The GDPR will replace the Data Protection Act 1998 and seeks to provide individuals with more control on how their data is being managed and introduces significant fines and penalties for those organisations that breach the regulations.
What has been gleaned from Zuckerberg’s questioning in Washington is the attempt to mitigate what has happened by suggesting that mistakes are inevitable in the running of a business. The Facebook pioneer stated that ‘it is largely impossible to start a company and grow it to a scale without making some mistakes, specifically in relation to privacy’.
Whether this is a reasonable justification for any breach is certainly debatable but the new legislation framework goes some way to setting the scene of what is necessary for compliance in these very circumstances.
Are you GDPR compliant?
In view of the introduction of GDPR, businesses with employees need to have privacy at the forefront of their consideration. It will soon be a requirement for employers to ensure that any data that is held by them is in accordance with the provisions of GDPR.
Out with the old, in with the new
What the GDPR has introduced over and above the old data protection legislation is a principle of accountability. Employers have to evidence their compliance with the principles that protect individuals’ data and will be required to rely on the ‘legitimate reasons’ for processing employees’ personal information.
It is therefore recommended that contracts of employment and staff handbooks are reviewed to ensure that businesses are GDPR compliant.
Our briefing for HR professionals provides practical guidance on what steps you should take to ensure that you are GDPR compliant.
Privacy in a notice to employees
It is also necessary to have a comprehensive privacy notice issued to all employees, workers and consultants. This should set out the way in which the organisation will process any personal information. The privacy notice should be tailored specifically to the business and/or the type of work it carries out and after the employer has undertaken an audit.
During the audit, the employer should identify the following:
- All personal information which the business holds about employees and/or candidates and where it came from
- Ways in the information will be processed
- Identify how long the personal information will be retained for the purpose for which it is collected
- Identify any (third) parties to whom the personal information may be transferred including any international data transfers (relevant for international companies), even for the performance of payroll/benefit obligations
- Identify if there is any automated decision-making within HR processes, for example in recruitment (automated rejection and shortlisting sifting processes/psychometric testing/aptitude testing), and triggers for sickness absence or disciplinary action, attendance bonuses, shift and holiday rostering and employee monitoring
Countdown to GDPR
The clock is ticking in order for businesses to ensure that they are GDPR-ready.
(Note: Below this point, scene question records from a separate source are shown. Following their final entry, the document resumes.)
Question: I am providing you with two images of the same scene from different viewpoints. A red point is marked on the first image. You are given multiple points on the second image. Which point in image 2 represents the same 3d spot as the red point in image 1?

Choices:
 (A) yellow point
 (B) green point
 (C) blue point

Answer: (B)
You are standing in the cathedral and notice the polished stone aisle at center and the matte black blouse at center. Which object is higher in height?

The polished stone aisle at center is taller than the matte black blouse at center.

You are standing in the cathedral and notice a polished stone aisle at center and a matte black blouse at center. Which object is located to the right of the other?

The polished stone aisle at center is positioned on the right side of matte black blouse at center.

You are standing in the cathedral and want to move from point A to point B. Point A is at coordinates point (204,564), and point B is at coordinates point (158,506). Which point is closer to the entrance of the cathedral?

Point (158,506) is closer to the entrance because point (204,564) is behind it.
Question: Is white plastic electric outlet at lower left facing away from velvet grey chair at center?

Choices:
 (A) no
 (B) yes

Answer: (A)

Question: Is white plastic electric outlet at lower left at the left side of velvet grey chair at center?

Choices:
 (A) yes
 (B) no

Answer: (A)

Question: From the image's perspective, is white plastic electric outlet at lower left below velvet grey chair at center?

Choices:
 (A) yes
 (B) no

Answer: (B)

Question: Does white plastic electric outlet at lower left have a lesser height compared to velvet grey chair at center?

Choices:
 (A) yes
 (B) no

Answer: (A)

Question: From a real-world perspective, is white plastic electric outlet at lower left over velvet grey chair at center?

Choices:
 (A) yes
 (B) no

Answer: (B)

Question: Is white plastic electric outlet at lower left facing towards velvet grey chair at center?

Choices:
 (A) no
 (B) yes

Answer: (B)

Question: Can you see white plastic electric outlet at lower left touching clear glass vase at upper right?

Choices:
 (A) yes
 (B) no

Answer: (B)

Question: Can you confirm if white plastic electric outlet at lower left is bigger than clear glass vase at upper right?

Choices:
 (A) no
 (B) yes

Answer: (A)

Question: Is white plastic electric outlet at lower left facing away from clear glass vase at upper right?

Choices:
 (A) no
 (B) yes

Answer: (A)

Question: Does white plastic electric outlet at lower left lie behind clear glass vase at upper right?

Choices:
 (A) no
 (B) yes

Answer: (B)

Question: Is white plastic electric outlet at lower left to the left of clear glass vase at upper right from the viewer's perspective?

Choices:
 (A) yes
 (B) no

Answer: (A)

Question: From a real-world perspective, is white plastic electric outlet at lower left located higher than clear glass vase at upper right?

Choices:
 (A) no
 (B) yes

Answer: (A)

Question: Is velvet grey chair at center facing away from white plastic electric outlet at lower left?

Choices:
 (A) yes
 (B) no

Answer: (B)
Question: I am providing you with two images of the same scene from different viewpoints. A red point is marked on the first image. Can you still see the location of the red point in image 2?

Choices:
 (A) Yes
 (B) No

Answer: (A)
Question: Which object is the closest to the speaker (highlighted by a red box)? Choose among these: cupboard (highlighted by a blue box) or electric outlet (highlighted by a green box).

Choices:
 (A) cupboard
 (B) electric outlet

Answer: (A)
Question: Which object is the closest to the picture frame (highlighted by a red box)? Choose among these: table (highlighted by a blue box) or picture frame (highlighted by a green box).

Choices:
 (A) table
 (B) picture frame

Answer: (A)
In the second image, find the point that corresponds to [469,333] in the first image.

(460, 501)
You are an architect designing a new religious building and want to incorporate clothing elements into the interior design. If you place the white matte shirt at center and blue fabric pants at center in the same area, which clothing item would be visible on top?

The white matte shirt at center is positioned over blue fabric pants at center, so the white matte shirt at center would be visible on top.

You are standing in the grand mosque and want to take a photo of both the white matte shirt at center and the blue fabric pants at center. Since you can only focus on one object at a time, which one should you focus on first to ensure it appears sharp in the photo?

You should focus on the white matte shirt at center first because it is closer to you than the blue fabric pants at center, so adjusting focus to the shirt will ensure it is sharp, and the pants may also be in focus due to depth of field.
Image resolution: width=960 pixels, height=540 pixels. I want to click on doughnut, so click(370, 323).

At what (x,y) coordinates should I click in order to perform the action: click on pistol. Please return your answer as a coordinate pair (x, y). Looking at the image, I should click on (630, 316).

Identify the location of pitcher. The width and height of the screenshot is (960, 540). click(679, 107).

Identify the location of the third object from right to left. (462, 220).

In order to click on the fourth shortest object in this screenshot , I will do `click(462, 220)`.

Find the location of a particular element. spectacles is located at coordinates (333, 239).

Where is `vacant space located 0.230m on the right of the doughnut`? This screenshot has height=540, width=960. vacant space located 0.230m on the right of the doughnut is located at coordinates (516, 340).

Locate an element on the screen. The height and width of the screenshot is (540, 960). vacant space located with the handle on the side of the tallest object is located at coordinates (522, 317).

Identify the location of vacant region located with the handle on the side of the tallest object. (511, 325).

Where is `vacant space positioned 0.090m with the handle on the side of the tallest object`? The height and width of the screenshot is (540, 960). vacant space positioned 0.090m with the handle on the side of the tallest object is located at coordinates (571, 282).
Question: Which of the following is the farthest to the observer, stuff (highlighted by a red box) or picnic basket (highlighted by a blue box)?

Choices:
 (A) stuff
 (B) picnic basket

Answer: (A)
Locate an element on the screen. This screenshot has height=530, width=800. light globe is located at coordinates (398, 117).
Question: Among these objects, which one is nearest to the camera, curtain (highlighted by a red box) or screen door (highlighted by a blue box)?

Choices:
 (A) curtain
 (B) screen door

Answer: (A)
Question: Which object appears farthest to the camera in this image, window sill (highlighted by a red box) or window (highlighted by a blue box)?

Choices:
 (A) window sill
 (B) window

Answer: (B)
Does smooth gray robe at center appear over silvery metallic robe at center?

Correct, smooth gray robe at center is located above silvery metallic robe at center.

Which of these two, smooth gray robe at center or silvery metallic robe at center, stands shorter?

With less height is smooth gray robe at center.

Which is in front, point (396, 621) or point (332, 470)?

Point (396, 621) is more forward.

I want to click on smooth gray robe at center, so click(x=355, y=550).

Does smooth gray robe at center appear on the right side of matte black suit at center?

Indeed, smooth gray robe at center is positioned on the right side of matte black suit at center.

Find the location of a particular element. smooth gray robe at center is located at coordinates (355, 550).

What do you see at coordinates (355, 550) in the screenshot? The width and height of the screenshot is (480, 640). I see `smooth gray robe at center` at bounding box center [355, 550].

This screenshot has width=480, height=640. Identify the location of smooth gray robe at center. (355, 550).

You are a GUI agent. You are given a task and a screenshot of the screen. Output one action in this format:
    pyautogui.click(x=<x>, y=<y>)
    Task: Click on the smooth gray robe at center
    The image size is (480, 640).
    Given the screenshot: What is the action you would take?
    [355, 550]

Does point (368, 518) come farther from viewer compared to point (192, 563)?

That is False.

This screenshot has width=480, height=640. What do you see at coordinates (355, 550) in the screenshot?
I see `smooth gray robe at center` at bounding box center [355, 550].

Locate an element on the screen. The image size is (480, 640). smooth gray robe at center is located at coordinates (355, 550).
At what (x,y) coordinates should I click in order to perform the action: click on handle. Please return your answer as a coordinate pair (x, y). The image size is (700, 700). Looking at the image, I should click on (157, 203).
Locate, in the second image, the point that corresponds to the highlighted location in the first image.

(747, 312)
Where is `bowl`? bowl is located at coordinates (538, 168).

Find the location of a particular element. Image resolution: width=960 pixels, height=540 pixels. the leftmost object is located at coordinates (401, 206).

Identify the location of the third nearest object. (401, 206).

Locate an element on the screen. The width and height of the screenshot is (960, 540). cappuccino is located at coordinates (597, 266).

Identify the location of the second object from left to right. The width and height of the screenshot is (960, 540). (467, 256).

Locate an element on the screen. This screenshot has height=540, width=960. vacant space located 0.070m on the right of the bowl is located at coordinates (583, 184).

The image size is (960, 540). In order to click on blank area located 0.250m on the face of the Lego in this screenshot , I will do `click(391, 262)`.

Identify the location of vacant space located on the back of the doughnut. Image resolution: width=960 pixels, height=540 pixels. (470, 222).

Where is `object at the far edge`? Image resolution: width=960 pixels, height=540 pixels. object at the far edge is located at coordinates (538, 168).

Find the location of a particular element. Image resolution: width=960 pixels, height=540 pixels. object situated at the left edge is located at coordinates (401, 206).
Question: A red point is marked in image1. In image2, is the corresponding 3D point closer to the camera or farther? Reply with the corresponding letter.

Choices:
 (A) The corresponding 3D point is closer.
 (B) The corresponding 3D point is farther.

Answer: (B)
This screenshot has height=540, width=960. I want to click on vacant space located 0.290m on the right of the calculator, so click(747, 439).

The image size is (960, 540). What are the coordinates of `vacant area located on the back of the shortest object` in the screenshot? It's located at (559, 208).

The fines that could be levied against organisations for failing to comply with their GDPR requirements have the potential to financially impact organisations. The financial penalties can be significant with up to 20 million Euros or 4% annual global turnover (whichever is higher) being levied.
The Information Commissioners’ Office (ICO) has issued GDPR guidance to assist businesses learn about the changes, as opposed to punishment in the first instance, to ensure that businesses don’t get it wrong. If they do, help is available to remedy any issues.